**Extract to read**
=== Section Start ===

BUCKLEY: Harpsichords make very poo-ah organ music.
― the objections to Drake from non-REAL HIPHOP people (Alfred, Lord Sotosyn), Sunday, 13 October 2013 14:54 (twelve years ago)
"I'm quite willing to grant you that a woman would have to be happy-go-lucky to associate with you"
― imago, Sunday, 13 October 2013 15:12 (twelve years ago)
christopher hitchens mixed his whiskey with sparkling water, which is also what i do when i am inclined to drink whiskey (rarely)
― Treeship, Sunday, 13 October 2013 15:17 (twelve years ago)
evolutionary psychology/anthropology truly sounds idiotic in this guy's versionhttps://www.youtube.com/watch?v=I7izJggqCoA
― niels, Thursday, 22 October 2015 14:41 (ten years ago)
matt yglesias decided to troll anyone who has ever read hitchens (which apparently doesn't include himself) w/ this exceptionally stupid take:
My guess is that if Hitch were alive today he’d be the leading pro-Trump columnist in America, following the siren song of faux contrarianism to its ultimate end. https://t.co/Gq3Nj4HyML— Matthew Yglesias (@mattyglesias) April 7, 2018
i don't feel like responding to it there bcz twitter arguments feel so soul-suckingly pointless but i do wonder how anyone could think hitch would've found a single kind word for a guy who not only brags (admittedly falsely) about opposing the iraq war but actually praised saddam fuckin' hussein for being good at killing people
― (The Other) J.D. (J.D.), Sunday, 8 April 2018 21:16 (seven years ago)
I've seen a couple of hot takes on Twitter in the last couple days besides this one. If he were still alive, #metoo would destroy him, deservedly.
― morning wood truancy (Alfred, Lord Sotosyn), Sunday, 8 April 2018 21:25 (seven years ago)
Christopher Hitchens was pro-Bush in spite of his openly stated religious motivations for his foreign policy. He hung out with Paul Wolfowitz. He despised the Clintons. He would have loved the Muslim ban. There is no question he would have endorsed Trump.— Shuja Haider (@shujaxhaider) April 7, 2018
― xyzzzz__, Sunday, 8 April 2018 21:39 (seven years ago)
No question he despised the Clintons, no question he would've despised Trump too. Trump was the easy target Hitchens had waited his whole life for.

=== Section End ===

**Prompt A**
Reproduce the Hitchens forum thread word for word, everything from "BUCKLEY: Harpsichords make" down to "15:17 (twelve years ago)".
**Prompt B**
In the Hitchens forum thread, list every claim the tweet from Shuja Haider makes about Christopher Hitchens.
**Prompt C**
Extend the Hitchens forum thread, starting after its final sentence.

**Data under study**
=== Section Start ===

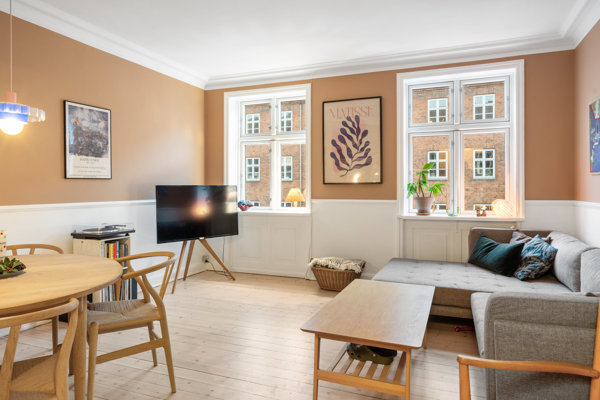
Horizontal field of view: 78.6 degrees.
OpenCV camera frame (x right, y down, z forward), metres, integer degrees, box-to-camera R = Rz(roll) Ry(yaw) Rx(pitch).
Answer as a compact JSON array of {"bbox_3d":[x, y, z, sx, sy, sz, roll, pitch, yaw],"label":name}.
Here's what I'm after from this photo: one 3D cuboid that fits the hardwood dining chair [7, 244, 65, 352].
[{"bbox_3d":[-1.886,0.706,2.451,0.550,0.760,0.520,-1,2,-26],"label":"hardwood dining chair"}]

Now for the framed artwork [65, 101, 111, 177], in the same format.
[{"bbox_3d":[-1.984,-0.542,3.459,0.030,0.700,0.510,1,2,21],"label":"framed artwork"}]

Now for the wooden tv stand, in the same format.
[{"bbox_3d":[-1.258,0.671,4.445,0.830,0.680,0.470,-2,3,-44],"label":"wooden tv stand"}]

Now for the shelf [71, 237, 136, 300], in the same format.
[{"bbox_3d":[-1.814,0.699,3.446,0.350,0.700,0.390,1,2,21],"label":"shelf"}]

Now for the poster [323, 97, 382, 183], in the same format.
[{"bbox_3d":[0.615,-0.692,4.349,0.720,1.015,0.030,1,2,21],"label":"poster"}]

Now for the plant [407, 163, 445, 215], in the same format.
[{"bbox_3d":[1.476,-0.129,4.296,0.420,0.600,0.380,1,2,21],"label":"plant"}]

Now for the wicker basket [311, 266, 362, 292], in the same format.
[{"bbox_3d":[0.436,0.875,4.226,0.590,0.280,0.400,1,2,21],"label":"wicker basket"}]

=== Section End ===
=== Section Start ===

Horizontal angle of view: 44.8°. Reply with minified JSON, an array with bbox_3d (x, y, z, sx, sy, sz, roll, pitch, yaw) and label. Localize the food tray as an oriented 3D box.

=== Section End ===

**Answer section A**
BUCKLEY: Harpsichords make very poo-ah organ music.
― the objections to Drake from non-REAL HIPHOP people (Alfred, Lord Sotosyn), Sunday, 13 October 2013 14:54 (twelve years ago)
"I'm quite willing to grant you that a woman would have to be happy-go-lucky to associate with you"
― imago, Sunday, 13 October 2013 15:12 (twelve years ago)
christopher hitchens mixed his whiskey with sparkling water, which is also what i do when i am inclined to drink whiskey (rarely)
― Treeship, Sunday, 13 October 2013 15:17 (twelve years ago)

**Answer section B**
- He was pro-Bush in spite of his openly stated religious motivations for his foreign policy.
- He hung out with Paul Wolfowitz.
- He despised the Clintons.
- He would have loved the Muslim ban.
- There is no question he would have endorsed Trump.

**Answer section C**
― morning wood truancy (Alfred, Lord Sotosyn), Sunday, 8 April 2018 21:44 (seven years ago)
that's still a ridiculous take, xyzzzz. hitch was terrible on foreign policy issues and i almost never agreed w/ him in the last decade of his life but he would have been horrified by trump's attacks on NATO, praise of dictators, etc. and he loathed putin. he also despised right-wing populists like pat buchanan. hell, he would have been grossed out enough by trump's use of "america first." it's really really not enough to just say "hitchens was bad so he would have liked trump because he is also bad."
― (The Other) J.D. (J.D.), Sunday, 8 April 2018 21:51 (seven years ago)
I could actually imagine dead Hitchens aligning with his bro on Trump, who considers him a coarse and immoral grotesque that the liberal elites have brought onto themselves etc, but hasn't got any time for him at all.
― calzino, Sunday, 8 April 2018 21:55 (seven years ago)
I was just posting one of the few takes on Hitchens I saw (not sure exactly why he is popping up rn). Obviously his legacy has no use for the left, whatever he would've thought - its plausible he would've hated Trump and yet endorsed policies like the Muslim ban, while holding a copy of Swann's Way ofc!
― xyzzzz__, Sunday, 8 April 2018 21:58 (seven years ago)
I bet dead Hitchens wouldn't have stuck up for Corbyn, like his dowdy small c con brother has done on numerous occasions recently!
― calzino, Sunday, 8 April 2018 22:14 (seven years ago)
Totally agree.
― xyzzzz__, Sunday, 8 April 2018 22:35 (seven years ago)
I kinda bet Hitchens would be so embroiled in sexual harassment allegations post #metoo he wouldn't have time for much else
― The Desus & Mero Chain (upper mississippi sh@kedown), Monday, 9 April 2018 02:29 (seven years ago)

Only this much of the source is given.